- Reading text
The changes in catecholamines are more consistent during exposure to chronic hypoxia. Calbet [
10] measured systemic and skeletal muscle noradrenaline and adrenaline spillover in lowlanders after exposure to 5,260 m. After 9 weeks plasma noradrenaline and adrenaline concentrations were approximately 4 and 2 fold higher than the sea level values. These values were similar to those in patients with compensated chronic heart failure [
2].
The heart rate at maximal exercise is reduced at altitude. In Operation Everest II maximal heart rates decreased from 160 at sea level to 118 at 8,848 m [
54]. Given the evidence for elevated catecholamines at altitude, at least during chronic exposure, this suggests a down regulation of the cardiac β -adrenergic receptors. Studies in rats following prolonged exposure to hypobaric hypoxia have shown a decreased β-adrenergic receptor density [
30,
67]. Short exposures to hypoxia (1–15 days) did not affect β-adrenergic receptor density. However by 21 days there was a 24% reduction. Leon-Velarde et al [
35] exposed rats to a simulated altitude of 5,500 m for 21 days and also found a 24% reduction in β-adrenergic receptor density in both left and right ventricles. They also reported an increase in α
1-adrenergic receptor density in the left ventricle, although Morel et al [
48], who exposed rats to 5,500 m for 15 days, found no change in α
1-adrenergic receptor density in either left or right ventricle. Density of adenosine receptors has also been shown to be decreased by 46% following 30 day exposure to 5,500 m simulated altitude in the rat while muscarinic receptor density increased by 49% [
31].

- Records supplied
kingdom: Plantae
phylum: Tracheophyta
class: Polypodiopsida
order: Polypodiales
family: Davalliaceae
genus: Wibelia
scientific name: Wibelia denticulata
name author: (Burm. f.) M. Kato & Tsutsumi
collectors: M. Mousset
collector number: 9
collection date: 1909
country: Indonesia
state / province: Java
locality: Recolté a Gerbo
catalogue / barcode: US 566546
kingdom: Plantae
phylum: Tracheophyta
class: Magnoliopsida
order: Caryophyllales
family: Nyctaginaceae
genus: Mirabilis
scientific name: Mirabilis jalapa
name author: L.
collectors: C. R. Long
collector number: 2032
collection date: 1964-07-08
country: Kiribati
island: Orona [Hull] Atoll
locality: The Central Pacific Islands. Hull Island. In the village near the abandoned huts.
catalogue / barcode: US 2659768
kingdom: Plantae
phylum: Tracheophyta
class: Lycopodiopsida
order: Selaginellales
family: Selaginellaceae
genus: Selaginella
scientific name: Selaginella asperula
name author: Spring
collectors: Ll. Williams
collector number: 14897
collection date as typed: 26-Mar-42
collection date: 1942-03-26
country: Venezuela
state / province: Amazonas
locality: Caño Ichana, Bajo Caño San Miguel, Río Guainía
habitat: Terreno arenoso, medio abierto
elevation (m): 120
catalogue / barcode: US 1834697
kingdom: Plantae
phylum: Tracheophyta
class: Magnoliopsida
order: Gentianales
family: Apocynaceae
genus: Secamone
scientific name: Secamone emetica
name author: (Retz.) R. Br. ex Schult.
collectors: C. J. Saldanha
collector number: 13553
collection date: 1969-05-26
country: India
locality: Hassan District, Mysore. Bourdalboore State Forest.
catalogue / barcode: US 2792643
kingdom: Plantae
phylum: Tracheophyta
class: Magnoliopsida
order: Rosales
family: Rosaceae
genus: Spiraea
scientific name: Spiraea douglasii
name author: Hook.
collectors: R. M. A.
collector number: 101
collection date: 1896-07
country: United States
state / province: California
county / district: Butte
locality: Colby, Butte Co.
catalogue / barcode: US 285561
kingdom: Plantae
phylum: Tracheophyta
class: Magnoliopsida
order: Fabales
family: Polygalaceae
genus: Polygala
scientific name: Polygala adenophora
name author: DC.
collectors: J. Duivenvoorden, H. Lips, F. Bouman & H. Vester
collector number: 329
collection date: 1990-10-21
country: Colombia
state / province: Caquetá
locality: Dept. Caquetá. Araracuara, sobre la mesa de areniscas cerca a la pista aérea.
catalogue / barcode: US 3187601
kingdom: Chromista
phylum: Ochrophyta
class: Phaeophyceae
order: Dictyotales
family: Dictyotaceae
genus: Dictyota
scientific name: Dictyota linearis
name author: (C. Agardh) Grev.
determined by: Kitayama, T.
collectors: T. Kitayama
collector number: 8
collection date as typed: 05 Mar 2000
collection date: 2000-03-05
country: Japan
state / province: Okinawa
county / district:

- Problem set
a) The text on hypoxia says the lower maximal heart rate at altitude points to a down regulation of cardiac β-adrenergic receptors. In one to three sentences, explain why it draws this conclusion.
b) In the text on hypoxia, how did maximal heart rate change in Operation Everest II?
c) Translate this sentence from the text on hypoxia into Spanish: "Short exposures to hypoxia (1–15 days) did not affect β-adrenergic receptor density."
The lines have no connection to the text on hypoxia.

- Answers to the problems
a) Catecholamines are elevated at altitude, at least during chronic exposure. Yet maximal heart rate is reduced there. This suggests the heart's β-adrenergic receptors have been down-regulated.

b) It decreased from 160 at sea level to 118 at 8,848 m.

c) Las exposiciones cortas a la hipoxia (1–15 días) no afectaron la densidad de receptores β-adrenérgicos.